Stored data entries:

· · ·

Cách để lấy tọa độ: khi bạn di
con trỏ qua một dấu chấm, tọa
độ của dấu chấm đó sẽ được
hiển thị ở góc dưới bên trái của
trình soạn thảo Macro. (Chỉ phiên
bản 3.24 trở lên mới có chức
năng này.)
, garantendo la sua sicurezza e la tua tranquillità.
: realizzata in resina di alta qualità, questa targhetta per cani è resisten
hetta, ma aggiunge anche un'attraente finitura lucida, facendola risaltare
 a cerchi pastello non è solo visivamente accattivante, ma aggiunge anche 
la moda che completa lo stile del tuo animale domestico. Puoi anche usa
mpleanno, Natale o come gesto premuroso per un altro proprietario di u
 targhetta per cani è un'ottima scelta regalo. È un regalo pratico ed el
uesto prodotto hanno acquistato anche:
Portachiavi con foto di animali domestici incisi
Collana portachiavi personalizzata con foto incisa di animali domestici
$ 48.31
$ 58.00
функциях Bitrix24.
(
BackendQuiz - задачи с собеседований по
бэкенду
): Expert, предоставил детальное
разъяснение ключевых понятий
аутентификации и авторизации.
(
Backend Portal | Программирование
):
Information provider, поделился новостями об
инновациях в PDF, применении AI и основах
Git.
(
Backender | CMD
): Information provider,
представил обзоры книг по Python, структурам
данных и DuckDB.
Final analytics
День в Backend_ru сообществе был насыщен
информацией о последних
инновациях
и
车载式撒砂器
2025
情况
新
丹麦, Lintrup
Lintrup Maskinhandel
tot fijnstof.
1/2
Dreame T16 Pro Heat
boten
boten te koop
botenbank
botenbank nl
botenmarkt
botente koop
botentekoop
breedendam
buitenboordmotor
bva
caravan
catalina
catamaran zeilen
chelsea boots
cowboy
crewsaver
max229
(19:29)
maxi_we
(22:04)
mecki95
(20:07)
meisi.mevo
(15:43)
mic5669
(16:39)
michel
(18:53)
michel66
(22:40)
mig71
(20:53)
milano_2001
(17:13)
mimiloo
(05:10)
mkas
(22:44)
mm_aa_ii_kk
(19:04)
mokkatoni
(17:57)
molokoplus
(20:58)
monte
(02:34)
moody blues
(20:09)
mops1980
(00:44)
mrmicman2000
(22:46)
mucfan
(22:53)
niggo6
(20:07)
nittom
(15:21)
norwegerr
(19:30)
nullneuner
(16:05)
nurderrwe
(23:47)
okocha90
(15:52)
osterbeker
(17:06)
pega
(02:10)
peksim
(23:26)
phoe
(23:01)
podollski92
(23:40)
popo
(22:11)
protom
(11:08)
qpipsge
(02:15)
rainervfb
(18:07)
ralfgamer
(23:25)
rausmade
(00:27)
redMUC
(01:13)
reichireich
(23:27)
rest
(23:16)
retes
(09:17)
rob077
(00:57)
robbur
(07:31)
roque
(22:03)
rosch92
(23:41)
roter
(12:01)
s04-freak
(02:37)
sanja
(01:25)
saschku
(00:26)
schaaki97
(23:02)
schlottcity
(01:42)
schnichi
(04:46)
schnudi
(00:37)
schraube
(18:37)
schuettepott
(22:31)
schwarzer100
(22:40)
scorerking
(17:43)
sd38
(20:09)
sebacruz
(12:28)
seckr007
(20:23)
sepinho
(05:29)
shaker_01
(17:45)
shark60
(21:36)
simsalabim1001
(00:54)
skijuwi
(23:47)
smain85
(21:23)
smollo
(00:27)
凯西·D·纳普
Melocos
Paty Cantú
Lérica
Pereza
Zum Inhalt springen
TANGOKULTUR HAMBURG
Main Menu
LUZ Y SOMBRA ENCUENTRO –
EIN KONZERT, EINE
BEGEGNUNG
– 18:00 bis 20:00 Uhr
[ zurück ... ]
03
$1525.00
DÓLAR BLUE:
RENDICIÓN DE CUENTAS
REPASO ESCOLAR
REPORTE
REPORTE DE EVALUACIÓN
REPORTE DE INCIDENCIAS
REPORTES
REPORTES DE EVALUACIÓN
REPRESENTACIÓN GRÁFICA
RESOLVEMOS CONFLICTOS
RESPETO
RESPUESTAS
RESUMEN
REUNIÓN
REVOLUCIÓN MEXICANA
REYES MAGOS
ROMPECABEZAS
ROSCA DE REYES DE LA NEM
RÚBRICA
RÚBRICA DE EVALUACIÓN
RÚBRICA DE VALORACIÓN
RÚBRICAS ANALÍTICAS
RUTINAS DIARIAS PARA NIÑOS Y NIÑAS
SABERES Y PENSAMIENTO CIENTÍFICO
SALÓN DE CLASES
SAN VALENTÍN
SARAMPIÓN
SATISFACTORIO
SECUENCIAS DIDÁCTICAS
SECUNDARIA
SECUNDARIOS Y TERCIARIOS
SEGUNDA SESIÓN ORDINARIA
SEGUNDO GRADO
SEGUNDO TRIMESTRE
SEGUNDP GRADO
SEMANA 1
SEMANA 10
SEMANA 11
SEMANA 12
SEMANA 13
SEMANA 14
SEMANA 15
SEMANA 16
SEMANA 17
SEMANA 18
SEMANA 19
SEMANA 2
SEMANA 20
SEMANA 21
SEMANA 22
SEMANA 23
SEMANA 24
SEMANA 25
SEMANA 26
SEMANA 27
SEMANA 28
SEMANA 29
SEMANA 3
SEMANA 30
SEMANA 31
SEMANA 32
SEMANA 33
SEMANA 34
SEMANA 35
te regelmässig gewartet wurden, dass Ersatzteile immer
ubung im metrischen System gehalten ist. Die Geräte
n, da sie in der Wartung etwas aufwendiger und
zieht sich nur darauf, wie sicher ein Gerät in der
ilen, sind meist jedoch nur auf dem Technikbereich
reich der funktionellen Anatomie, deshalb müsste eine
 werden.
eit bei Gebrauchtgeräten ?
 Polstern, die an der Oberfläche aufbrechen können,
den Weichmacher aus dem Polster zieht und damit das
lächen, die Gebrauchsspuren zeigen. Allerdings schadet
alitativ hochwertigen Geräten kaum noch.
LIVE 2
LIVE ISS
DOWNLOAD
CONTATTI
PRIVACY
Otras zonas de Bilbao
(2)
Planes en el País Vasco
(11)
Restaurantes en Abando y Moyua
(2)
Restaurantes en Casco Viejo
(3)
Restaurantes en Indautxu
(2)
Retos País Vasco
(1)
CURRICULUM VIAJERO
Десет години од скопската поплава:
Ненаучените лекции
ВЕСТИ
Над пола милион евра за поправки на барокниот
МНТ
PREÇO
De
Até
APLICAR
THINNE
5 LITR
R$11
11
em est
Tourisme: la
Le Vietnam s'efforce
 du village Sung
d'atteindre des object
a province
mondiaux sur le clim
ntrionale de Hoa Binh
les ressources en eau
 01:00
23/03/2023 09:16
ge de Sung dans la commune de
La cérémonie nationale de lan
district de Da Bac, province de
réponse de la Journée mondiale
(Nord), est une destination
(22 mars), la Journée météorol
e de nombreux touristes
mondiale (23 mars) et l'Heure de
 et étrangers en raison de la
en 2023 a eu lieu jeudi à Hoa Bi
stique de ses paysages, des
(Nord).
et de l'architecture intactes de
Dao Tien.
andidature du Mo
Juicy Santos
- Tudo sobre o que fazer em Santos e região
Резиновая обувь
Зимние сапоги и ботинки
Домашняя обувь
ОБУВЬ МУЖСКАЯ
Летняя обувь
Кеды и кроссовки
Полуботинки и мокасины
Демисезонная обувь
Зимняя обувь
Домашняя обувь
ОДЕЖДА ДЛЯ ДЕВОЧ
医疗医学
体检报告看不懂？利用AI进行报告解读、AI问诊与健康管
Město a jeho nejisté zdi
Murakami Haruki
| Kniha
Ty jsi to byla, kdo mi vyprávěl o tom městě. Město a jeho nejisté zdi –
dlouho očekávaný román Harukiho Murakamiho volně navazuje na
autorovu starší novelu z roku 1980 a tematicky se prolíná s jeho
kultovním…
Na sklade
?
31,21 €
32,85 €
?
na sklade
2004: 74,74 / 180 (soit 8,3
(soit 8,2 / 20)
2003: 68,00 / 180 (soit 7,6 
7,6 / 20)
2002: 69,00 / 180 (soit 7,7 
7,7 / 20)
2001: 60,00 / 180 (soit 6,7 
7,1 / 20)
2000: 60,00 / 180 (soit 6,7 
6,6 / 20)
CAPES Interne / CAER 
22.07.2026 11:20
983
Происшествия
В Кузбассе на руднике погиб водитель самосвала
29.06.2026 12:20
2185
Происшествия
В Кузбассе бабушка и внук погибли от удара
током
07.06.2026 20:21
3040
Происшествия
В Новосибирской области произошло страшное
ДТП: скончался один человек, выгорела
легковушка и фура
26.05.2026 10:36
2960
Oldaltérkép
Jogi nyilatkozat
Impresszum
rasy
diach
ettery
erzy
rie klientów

· · ·

Directive: Wherever a line above contains the string "provider", copy that line.

Solution below:
Information provider, поделился новостями об
): Information provider,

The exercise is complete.